Должен сказать, что, если бы я не был так увлечен книгами, я вряд ли бы благоденствовал. Стоило прислушаться, как вы тут же начинали ощущать зловещую тишину, царившую в доме. Помню, когда я сидел за старым бюро и писал письмо, подняв голову, я поймал взгляд Ланта, как будто раздумывавшего, не заметил ли я чего-нибудь. Я прислушался, и мне показалось, что кто-то стоит за дверью библиотеки; необычное впечатление, ничем не подтвержденное, но я мог бы поклясться, что, если бы я подошел к двери и распахнул ее, передо мной бы оказался загадочный некто.

Тем не менее, я был достаточно бодр, а после ленча почувствовал себя вполне довольным.
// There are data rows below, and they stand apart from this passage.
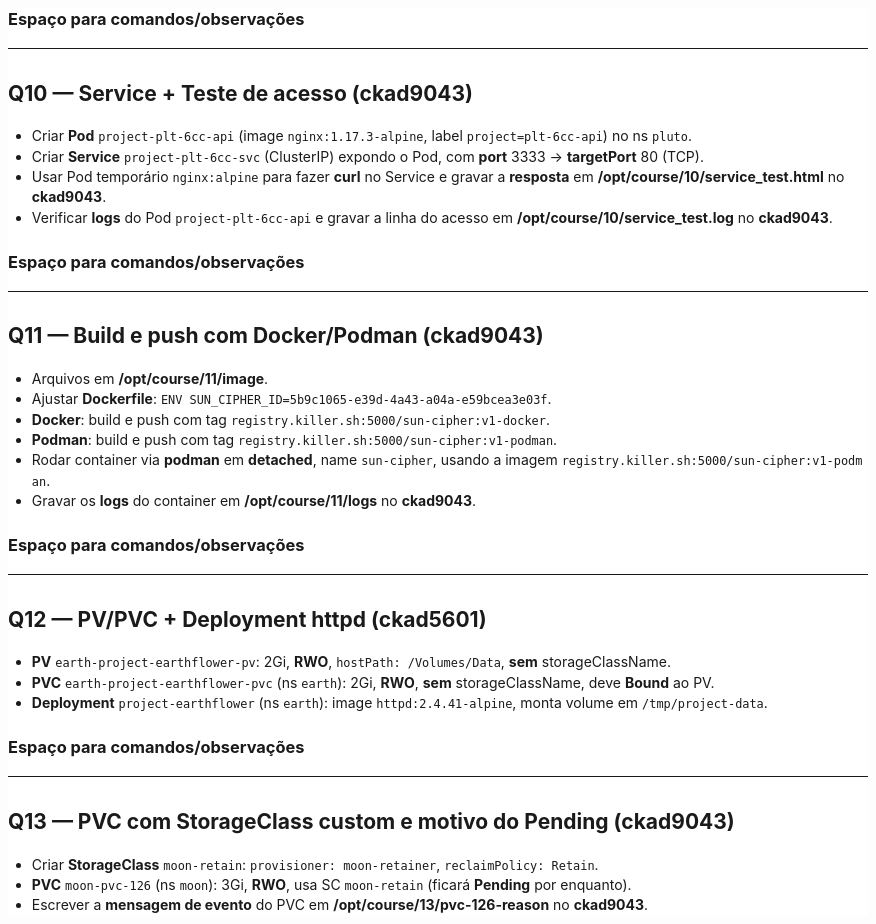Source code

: ### Espaço para comandos/observações

---

## Q10 — Service + Teste de acesso (ckad9043)

* Criar **Pod** `project-plt-6cc-api` (image `nginx:1.17.3-alpine`, label `project=plt-6cc-api`) no ns `pluto`.
* Criar **Service** `project-plt-6cc-svc` (ClusterIP) expondo o Pod, com **port** 3333 -> **targetPort** 80 (TCP).
* Usar Pod temporário `nginx:alpine` para fazer **curl** no Service e gravar a **resposta** em **/opt/course/10/service\_test.html** no **ckad9043**.
* Verificar **logs** do Pod `project-plt-6cc-api` e gravar a linha do acesso em **/opt/course/10/service\_test.log** no **ckad9043**.

### Espaço para comandos/observações

---

## Q11 — Build e push com Docker/Podman (ckad9043)

* Arquivos em **/opt/course/11/image**.
* Ajustar **Dockerfile**: `ENV SUN_CIPHER_ID=5b9c1065-e39d-4a43-a04a-e59bcea3e03f`.
* **Docker**: build e push com tag `registry.killer.sh:5000/sun-cipher:v1-docker`.
* **Podman**: build e push com tag `registry.killer.sh:5000/sun-cipher:v1-podman`.
* Rodar container via **podman** em **detached**, name `sun-cipher`, usando a imagem `registry.killer.sh:5000/sun-cipher:v1-podman`.
* Gravar os **logs** do container em **/opt/course/11/logs** no **ckad9043**.

### Espaço para comandos/observações

---

## Q12 — PV/PVC + Deployment httpd (ckad5601)

* **PV** `earth-project-earthflower-pv`: 2Gi, **RWO**, `hostPath: /Volumes/Data`, **sem** storageClassName.
* **PVC** `earth-project-earthflower-pvc` (ns `earth`): 2Gi, **RWO**, **sem** storageClassName, deve **Bound** ao PV.
* **Deployment** `project-earthflower` (ns `earth`): image `httpd:2.4.41-alpine`, monta volume em `/tmp/project-data`.

### Espaço para comandos/observações

---

## Q13 — PVC com StorageClass custom e motivo do Pending (ckad9043)

* Criar **StorageClass** `moon-retain`: `provisioner: moon-retainer`, `reclaimPolicy: Retain`.
* **PVC** `moon-pvc-126` (ns `moon`): 3Gi, **RWO**, usa SC `moon-retain` (ficará **Pending** por enquanto).
* Escrever a **mensagem de evento** do PVC em **/opt/course/13/pvc-126-reason** no **ckad9043**.
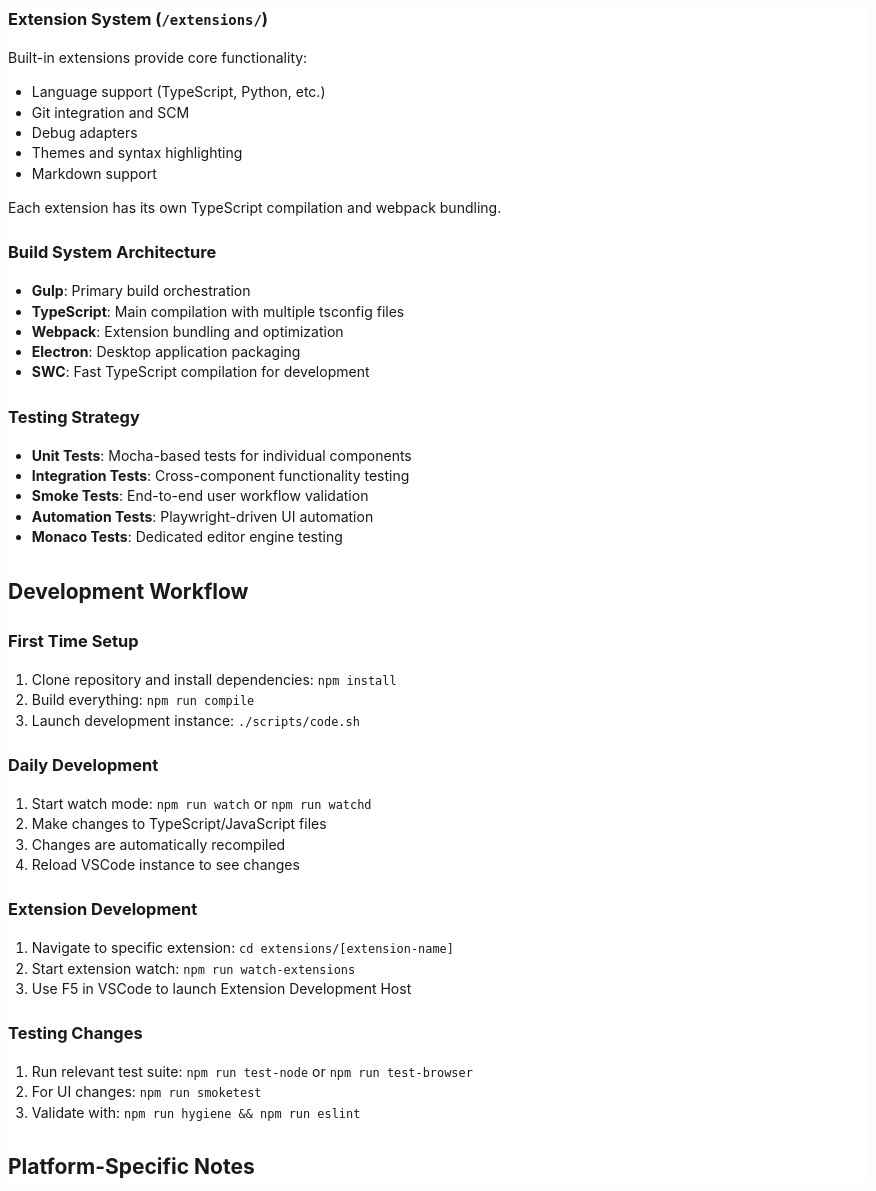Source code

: ### Extension System (`/extensions/`)
Built-in extensions provide core functionality:
- Language support (TypeScript, Python, etc.)
- Git integration and SCM
- Debug adapters
- Themes and syntax highlighting
- Markdown support

Each extension has its own TypeScript compilation and webpack bundling.

### Build System Architecture
- **Gulp**: Primary build orchestration
- **TypeScript**: Main compilation with multiple tsconfig files
- **Webpack**: Extension bundling and optimization
- **Electron**: Desktop application packaging
- **SWC**: Fast TypeScript compilation for development

### Testing Strategy
- **Unit Tests**: Mocha-based tests for individual components
- **Integration Tests**: Cross-component functionality testing
- **Smoke Tests**: End-to-end user workflow validation
- **Automation Tests**: Playwright-driven UI automation
- **Monaco Tests**: Dedicated editor engine testing

## Development Workflow

### First Time Setup
1. Clone repository and install dependencies: `npm install`
2. Build everything: `npm run compile`
3. Launch development instance: `./scripts/code.sh`

### Daily Development
1. Start watch mode: `npm run watch` or `npm run watchd`
2. Make changes to TypeScript/JavaScript files
3. Changes are automatically recompiled
4. Reload VSCode instance to see changes

### Extension Development
1. Navigate to specific extension: `cd extensions/[extension-name]`
2. Start extension watch: `npm run watch-extensions`
3. Use F5 in VSCode to launch Extension Development Host

### Testing Changes
1. Run relevant test suite: `npm run test-node` or `npm run test-browser`
2. For UI changes: `npm run smoketest`
3. Validate with: `npm run hygiene && npm run eslint`

## Platform-Specific Notes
Лант предложил мне прогуляться, и я с удовольствием согласился.

По хрустящему снегу мы спустились с пригорка, на котором стоял дом.

Я не помню, о чем мы говорили; нам было легко общаться в тот день.

Через поля мы дошли до места, откуда было видно море — гладкое, как шелк, — и повернули обратно. Помню, я воодушевился настолько, что будущее стало представляться мне в самых радужных тонах. Я начал понемногу делиться с Лантом своими планами, надеждами на издание книги, к работе над которой я только что приступил, и даже стал туманно намекать, что, может быть, мы могли бы опубликовать что-нибудь вместе; я полагал, что мы оба нуждались в друге, имеющем взгляды и вкусы, подобные нашим.